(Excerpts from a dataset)
=-=-=

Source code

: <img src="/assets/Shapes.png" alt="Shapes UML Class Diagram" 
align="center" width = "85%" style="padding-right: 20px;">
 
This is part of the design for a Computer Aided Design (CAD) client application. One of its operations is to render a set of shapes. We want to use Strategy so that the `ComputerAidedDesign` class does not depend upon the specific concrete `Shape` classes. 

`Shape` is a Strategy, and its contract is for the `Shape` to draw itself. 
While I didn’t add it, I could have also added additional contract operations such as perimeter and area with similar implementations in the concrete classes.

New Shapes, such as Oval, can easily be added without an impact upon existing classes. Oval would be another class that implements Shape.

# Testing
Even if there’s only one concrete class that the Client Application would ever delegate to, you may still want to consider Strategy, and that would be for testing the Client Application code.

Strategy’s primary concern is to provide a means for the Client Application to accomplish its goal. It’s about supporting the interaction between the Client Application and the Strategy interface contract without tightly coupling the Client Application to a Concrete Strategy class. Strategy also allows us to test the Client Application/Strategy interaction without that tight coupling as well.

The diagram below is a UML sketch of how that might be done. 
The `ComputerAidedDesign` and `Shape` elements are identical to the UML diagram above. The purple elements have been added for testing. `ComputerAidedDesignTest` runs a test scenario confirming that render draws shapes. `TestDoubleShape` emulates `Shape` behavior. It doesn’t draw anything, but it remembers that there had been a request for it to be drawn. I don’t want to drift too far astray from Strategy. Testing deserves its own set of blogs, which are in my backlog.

=-=-=

◆ Brief ◆
Repeat word for word the material from the line containing "The diagram below" through the end of the material.

◆ Response box ◆
The diagram below is a UML sketch of how that might be done. 
The `ComputerAidedDesign` and `Shape` elements are identical to the UML diagram above. The purple elements have been added for testing. `ComputerAidedDesignTest` runs a test scenario confirming that render draws shapes. `TestDoubleShape` emulates `Shape` behavior. It doesn’t draw anything, but it remembers that there had been a request for it to be drawn. I don’t want to drift too far astray from Strategy. Testing deserves its own set of blogs, which are in my backlog.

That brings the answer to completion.